Open Access for Particle Physics

Cern Particle Physics Image from Nature article

Original Article from Nature

"After six years of negotiation, the Sponsoring Consortium for Open Access Publishing in Particle Physics (SCOAP3) is now close to ensuring that nearly all particle-physics articles — about 7,000 publications last year — are made immediately free on journal websites."

This is a very interesting discipline wide push towards open access. Moves towards open access have often been somewhat more fragmented - though there are certainly exceptions worth mentioning. Recently the UK developed a national strategy to support open access, while the National Institutes of Health have for some time had an OA mandate for all government funded health research. The benefit of a disciplinary approach to OA  is of course that it cuts across national boundaries. All the research in a given journal will be freely available, and not just select papers covered by a national policy. One of the major questions with all OA projects is where the money will come from to support them. In this case:

"The consortium will pay the contracts from an annual budget of €10 million, which is funded not by authors or research grants, but by pledges from more than a thousand libraries, funding agencies and research consortia across the world. In effect, existing journal subscription fees are being repurposed to provide the open-access funds."

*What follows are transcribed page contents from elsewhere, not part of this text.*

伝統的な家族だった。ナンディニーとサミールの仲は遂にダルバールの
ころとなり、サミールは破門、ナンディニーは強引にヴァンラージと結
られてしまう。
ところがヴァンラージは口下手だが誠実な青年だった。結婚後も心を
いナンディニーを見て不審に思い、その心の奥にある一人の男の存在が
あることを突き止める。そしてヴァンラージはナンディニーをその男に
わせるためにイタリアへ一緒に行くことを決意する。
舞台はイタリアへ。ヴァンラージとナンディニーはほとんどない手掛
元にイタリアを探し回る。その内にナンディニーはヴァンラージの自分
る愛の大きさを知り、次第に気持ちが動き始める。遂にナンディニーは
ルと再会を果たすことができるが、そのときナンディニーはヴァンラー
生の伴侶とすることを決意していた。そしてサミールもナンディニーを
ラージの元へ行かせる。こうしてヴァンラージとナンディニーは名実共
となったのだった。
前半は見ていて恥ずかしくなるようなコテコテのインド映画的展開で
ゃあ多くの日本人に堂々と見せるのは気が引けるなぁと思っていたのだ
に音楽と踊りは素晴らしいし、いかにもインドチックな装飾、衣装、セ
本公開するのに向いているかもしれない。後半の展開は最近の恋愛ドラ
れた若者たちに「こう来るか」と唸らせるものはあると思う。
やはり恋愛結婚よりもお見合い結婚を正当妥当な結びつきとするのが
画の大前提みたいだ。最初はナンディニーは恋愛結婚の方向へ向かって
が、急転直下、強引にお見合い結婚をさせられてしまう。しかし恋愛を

This is also a novel approach to funding open access. Typically funding OA journals has been supported by author publication fees - though these fees are in some cases supported by libraries, institutions or grants - or even maintained by the labor of faculty and support staff. But in this case, it is the pledge of combined support from a number of institutions that will make the move towards OA possible in particle physics. However, the concern of course is that publishers not be able to double dip. As libraries we do not want to pay to make support OA journals in these fields while at the same time continuing to pay the same amount of money we always have for the packages that these journals appear in. This concern, thankfully, also seems to have been addressed.

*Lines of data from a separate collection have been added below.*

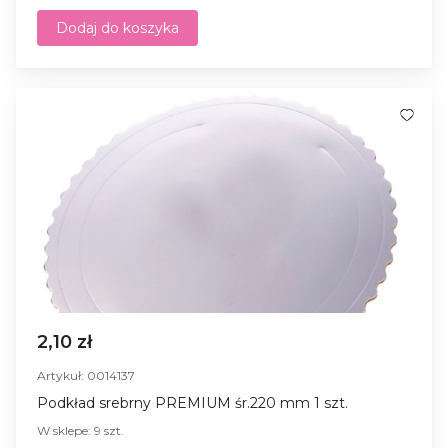
Dodaj do koszyka
2,10 zł
Artykuł: 0014137
Podkład srebrny PREMIUM śr.220 mm 1 szt.
W sklepe: 9 szt.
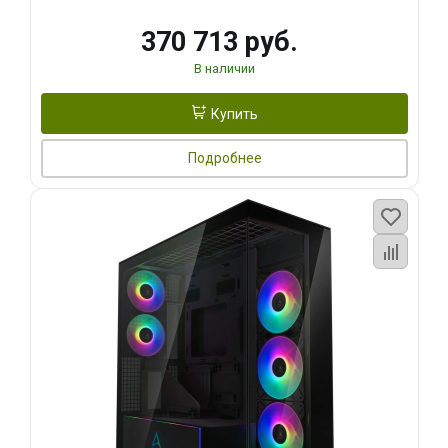
370 713 руб.
В наличии
Купить
Подробнее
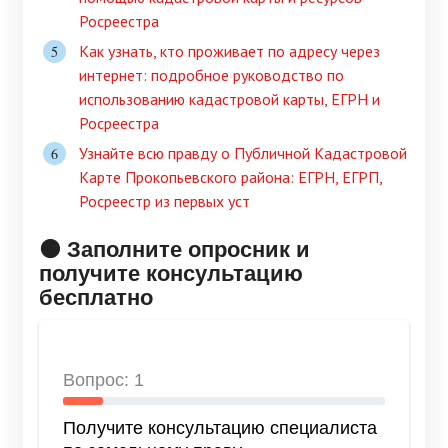
Росреестра
Как узнать, кто проживает по адресу через
интернет: подробное руководство по
использованию кадастровой карты, ЕГРН и
Росреестра
Узнайте всю правду о Публичной Кадастровой
Карте Прокопьевского района: ЕГРН, ЕГРП,
Росреестр из первых уст
🟠 Заполните опросник и
получите консультацию
бесплатно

"Before any contracts can be signed, however, publishers must reduce the price of their subscription packages to offset the income from SCOAP3 — a complex calculation to ensure that libraries don’t pay twice for the same content. Then SCOAP3 must collect its pledges — not a foregone conclusion, as some libraries may be tempted to renege, figuring that their institution won’t lose access to the free papers anyway."

It looks like this deal still hangs in the balance to some extent, and its success requires that those who have pledged to fund this move will follow through with their financial support. Given libraries long standing support of OA, one would think that there is at least some degree of hope here so long as they are assured that they aren't going to be paying twice for the same content.